Le choix de Rachida Dati de quitter le gouvernement pour conquérir l’Hôtel de Ville rebat les cartes, tandis que son départ ouvre une succession stratégique au ministère de la Culture et révèle des alliances politiques aussi discrètes qu’inattendues.
Figure centrale de la droite française, Rachida Dati a confirmé le 18 janvier sur France Inter son intention de quitter prochainement le gouvernement. Une décision dictée par les règles de déontologie, alors qu’elle se lance officiellement dans la bataille pour la mairie de Paris, prévue les 15 et 22 mars. Maire du très symbolique 7ᵉ arrondissement, l’ancienne ministre de la Justice puis de la Culture entend désormais s’attaquer à l’un des postes les plus convoités de la vie politique française.
Une vacance stratégique au ministère de la Culture
Son départ imminent laisse derrière lui un portefeuille sensible. Le ministère de la Culture, vitrine du rayonnement français, se retrouve au cœur de toutes les spéculations. Dans un contexte électoral tendu et sous les projecteurs internationaux, la question de la succession n’a rien d’anecdotique. Pour l’exécutif, il s’agit de préserver la continuité tout en affichant un visage crédible et consensuel.

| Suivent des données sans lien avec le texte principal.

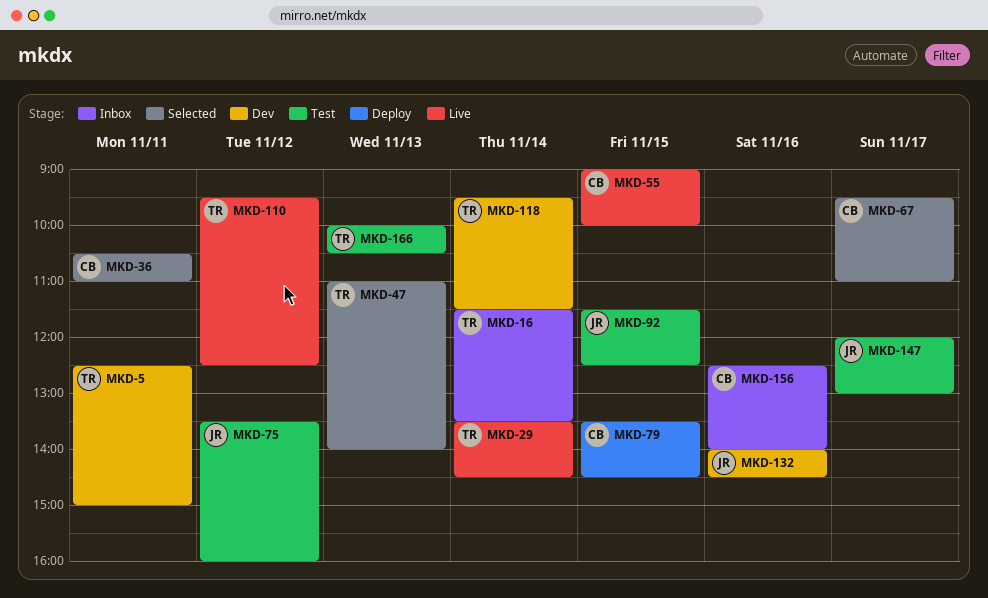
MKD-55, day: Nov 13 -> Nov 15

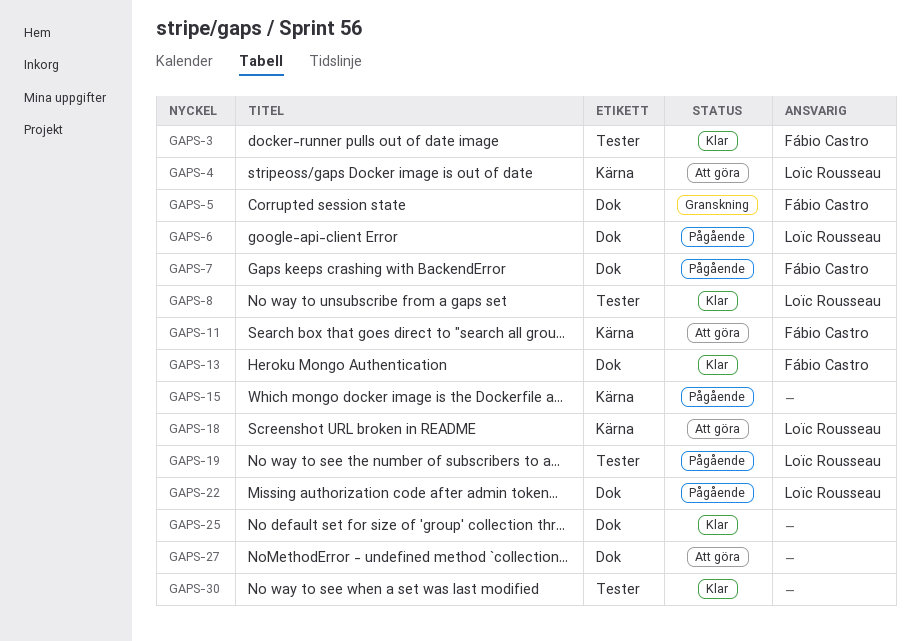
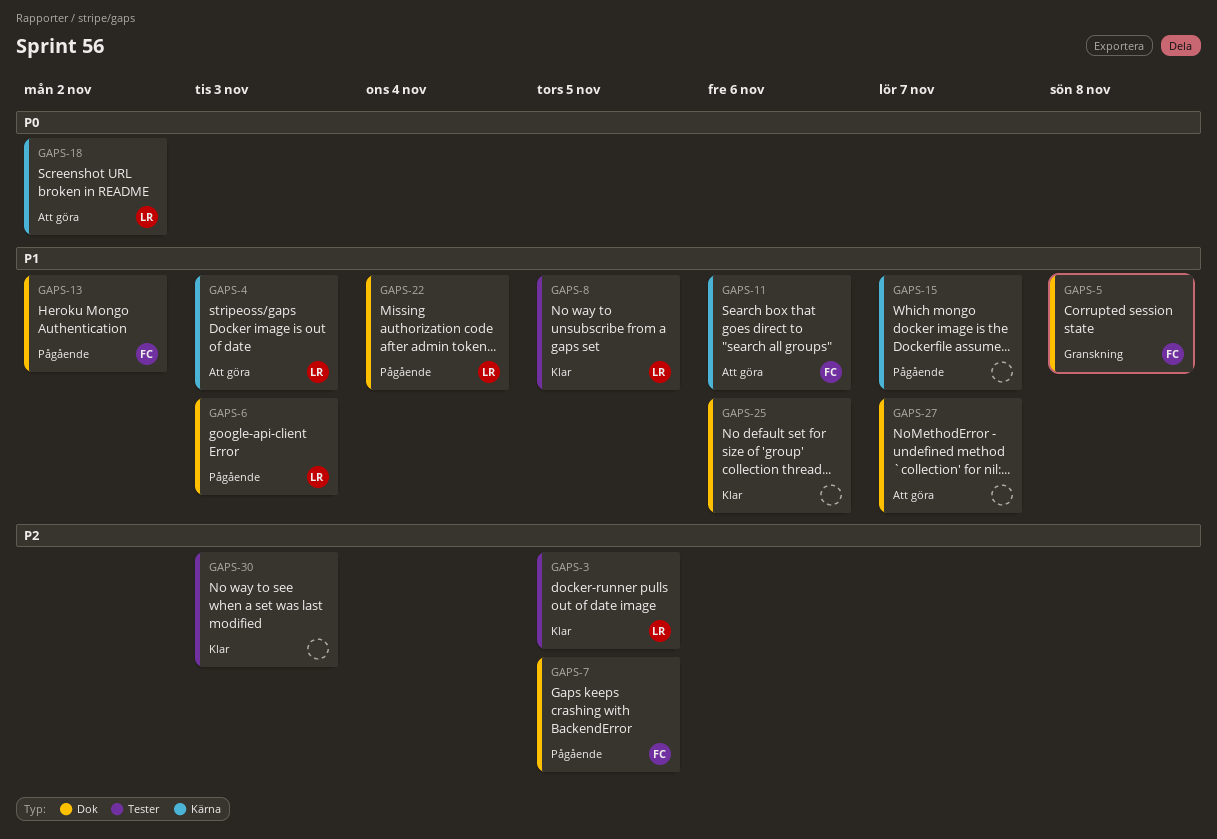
GAPS-3, owner: Fábio Castro -> Loïc Rousseau
GAPS-13, status: Klar -> Pågående
GAPS-19: present -> none

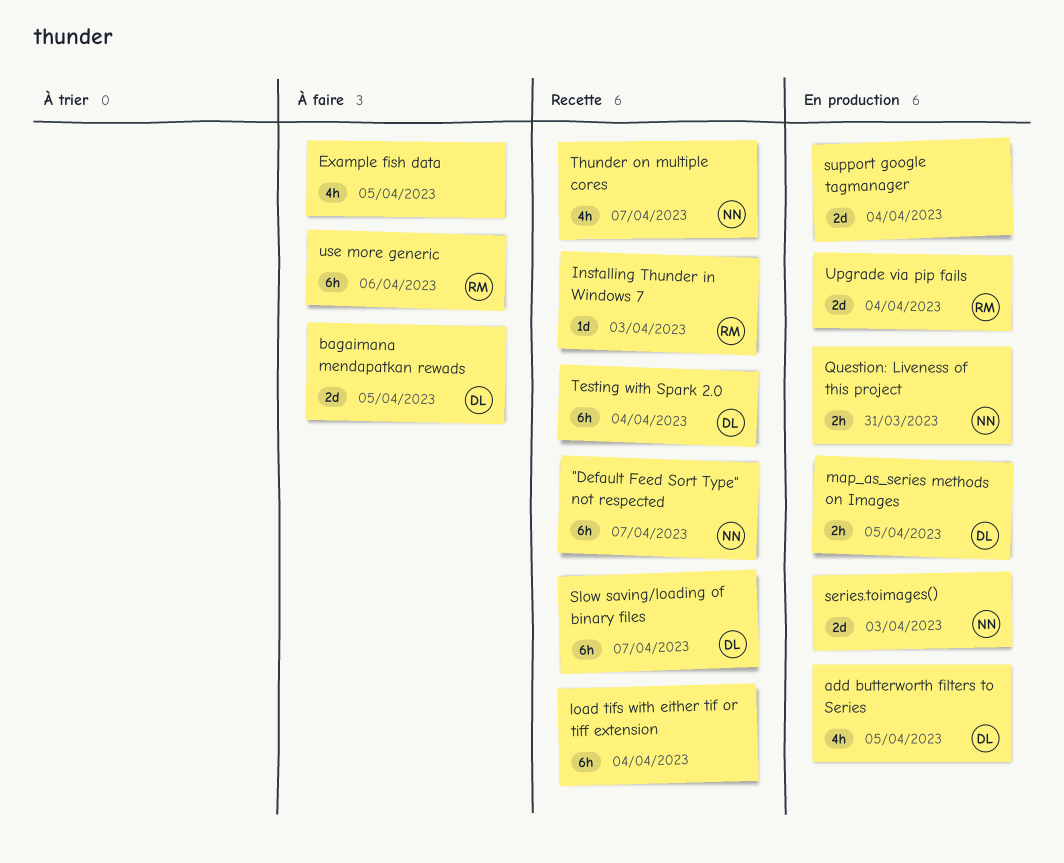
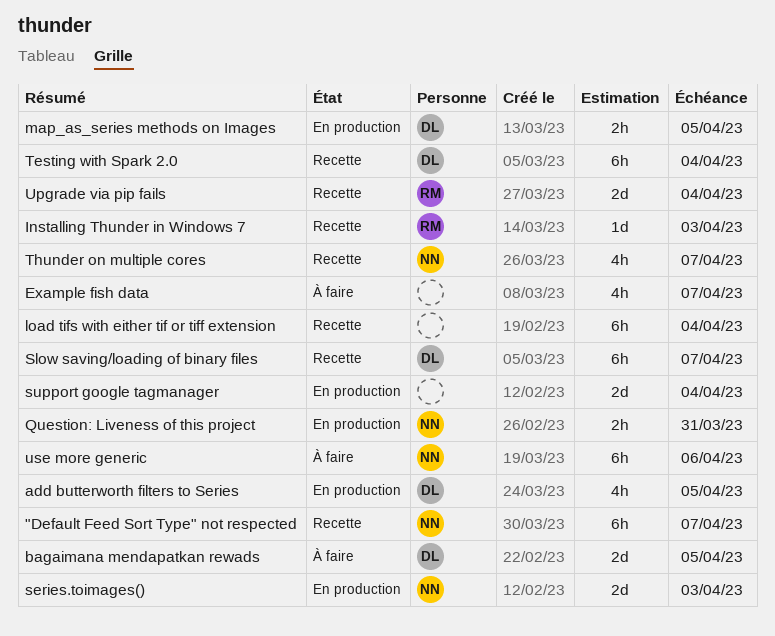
Example fish data, due: Apr 5 -> Apr 7
Upgrade via pip fails, status: En production -> Recette
use more generic, owner: RM -> NN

Catherine Pégard, un profil qui s’impose naturellement
Dans les couloirs du pouvoir, un nom revient avec insistance : celui de Catherine Pégard. Actuelle conseillère culture auprès de Emmanuel Macron, elle dispose d’un parcours solide et respecté. Ancienne journaliste politique, ex-collaboratrice de l’Élysée, elle a surtout marqué les esprits par sa présidence de plus de dix ans du château de Versailles, symbole majeur de la culture française.
Une relation de confiance avec le couple présidentiel
Ce qui distingue Catherine Pégard, au-delà de son CV, c’est la confiance étroite qu’elle entretient avec Emmanuel et Brigitte Macron. Cette relation s’est construite sur la durée, nourrie par des collaborations régulières et des échanges privilégiés, notamment lors de séjours au pavillon de La Lanterne. Pour beaucoup, cette proximité fait d’elle une candidate quasi naturelle, capable de rassurer autant le monde culturel que le sommet de l’État.